Page 1 of 1

PDF output performance for long documents

PostPosted: Thu Nov 03, 2011 3:39 am
by rpmajithia
Hi All,

when i am trying to convert 100's of pages of docx file it takes so much time so how can i increase the performance of this conversion.
thanks
Ravi

Re: Facing performance issue

PostPosted: Thu Nov 03, 2011 9:16 am
by jason
Convert what to what?

Where is the performance issue? Is it on load, or elsewhere?

Re: Facing performance issue

PostPosted: Fri Nov 04, 2011 6:12 pm
by rpmajithia
Hi,

Whenever we are trying to convert 1000 of pages of docx files to pdf file it takes so much time so how can i increase performance of application.

Re: PDF output performance for long documents

PostPosted: Sat Nov 05, 2011 1:19 am
by lucasfgc
Please, read Jason's post carefully and answer...

Are you converting what kind of docx ??
Text ? Table ? Figure ?

How much is "so much time" for you ?

Give us more information...

Re: PDF output performance for long documents

PostPosted: Sat Nov 05, 2011 1:53 am
by rpmajithia
sorry that i am unable to understand jason's question.

My docx file containing everything means it contains everything text, tables, images & etc. we are converting this file to FO and then we get our pdf file. this conversion period takes time so how can i reduse this period.???

Re: PDF output performance for long documents

PostPosted: Sun Nov 06, 2011 2:47 pm
by jason
When Ravi first posted, the subject didn't say "PDF". At least that much is now clear :-)

I have done some performance testing on the PDF output before.
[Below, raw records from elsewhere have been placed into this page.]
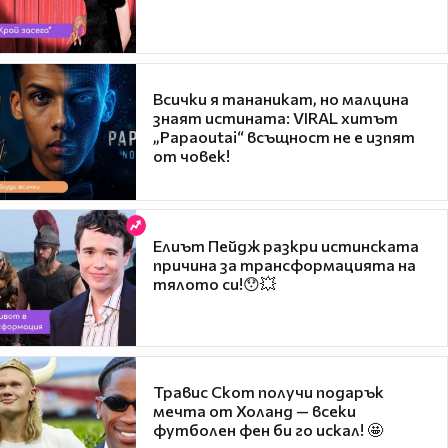
Всички я тананикат, но малцина
знаят истината: VIRAL хитът
„Papaoutai“ всъщност не е изпят
от човек!
Елиът Пейдж разкри истинската
причина за трансформацията на
тялото си!😯💥
Травис Скот получи подарък
мечта от Холанд — всеки
футболен фен би го искал! 🤩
My testing was with multiple threads (1 document per thread), and my stats count the total number of pages across *all* threads.

On the fastest hardware I have, I got 40-60 pages per second. With slower hardware, you might get 2-15 pages per second.

What CPU / RAM are you using? Have you optimised your JVM memory with -XmX etc?

Note that I didn't get 40-60 pages per second from a single thread - I don't have that number. These are just indicative figures .. they'd vary based on what is in your document.

Speaking generally, the PDF output process has 2 steps:
(1) creating the XSL FO (which docx4j does, not FOP),
(2) creating the PDF from the XSL FO (which FOP does).

You need to work out which of these 2 steps is taking the most time, and determine whether the step can be sped up, or another approach needed.

If the problem is step 2, then see the FOP mailing list where there have been some recent posts about performance. If it came to it, you could try another FO processor.

A thought from left-field: does your output have page numbers and cross-references? If not, you may be able to split it into say 4 chunks, and process each concurrently, then join the resulting 4 PDFs into a single one again.